- **Entries shown**
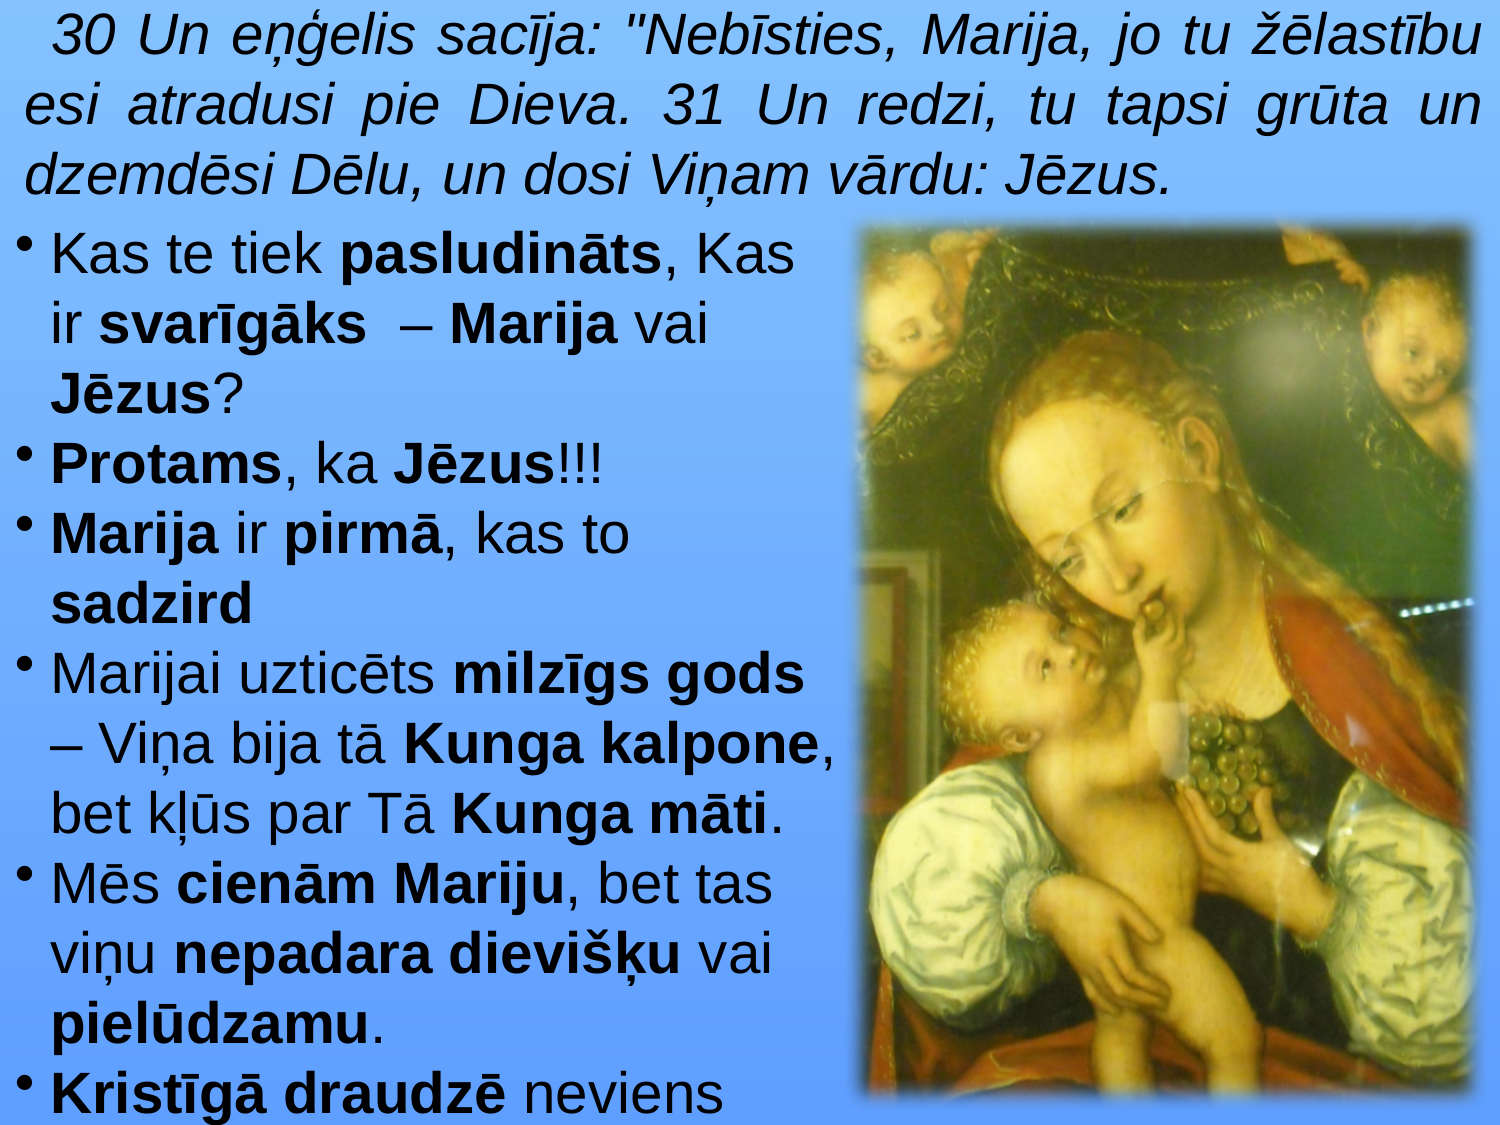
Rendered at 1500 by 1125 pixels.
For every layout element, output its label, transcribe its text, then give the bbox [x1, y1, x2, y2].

list 30 Un eņģelis sacīja: "Nebīsties, Marija, jo tu žēlastību esi atradusi pie Dieva. 31 Un redzi, tu tapsi grūta un dzemdēsi Dēlu, un dosi Viņam vārdu: Jēzus. [0, 0, 1500, 351]
picture [843, 207, 1489, 1113]
text_box Kas te tiek pasludināts, Kas ir svarīgāks – Marija vai Jēzus? Protams, ka Jēzus!!! Marija ir pirmā, kas to sadzird Marijai uzticēts milzīgs gods – Viņa bija tā Kunga kalpone, bet kļūs par Tā Kunga māti. Mēs cienām Mariju, bet tas viņu nepadara dievišķu vai pielūdzamu. Kristīgā draudzē neviens netiek liels ar savu darbu, bet ar tā Kunga darbu. [0, 208, 857, 1125]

- **Exercise directions**
Reprint the listing above exactly, without images.

- **Result for this task**
Rendered at 1500 by 1125 pixels.
For every layout element, output its label, transcribe its text, then give the bbox [x1, y1, x2, y2].

list 30 Un eņģelis sacīja: "Nebīsties, Marija, jo tu žēlastību esi atradusi pie Dieva. 31 Un redzi, tu tapsi grūta un dzemdēsi Dēlu, un dosi Viņam vārdu: Jēzus. [0, 0, 1500, 351]
picture [843, 207, 1489, 1113]
text_box Kas te tiek pasludināts, Kas ir svarīgāks – Marija vai Jēzus? Protams, ka Jēzus!!! Marija ir pirmā, kas to sadzird Marijai uzticēts milzīgs gods – Viņa bija tā Kunga kalpone, bet kļūs par Tā Kunga māti. Mēs cienām Mariju, bet tas viņu nepadara dievišķu vai pielūdzamu. Kristīgā draudzē neviens netiek liels ar savu darbu, bet ar tā Kunga darbu. [0, 208, 857, 1125]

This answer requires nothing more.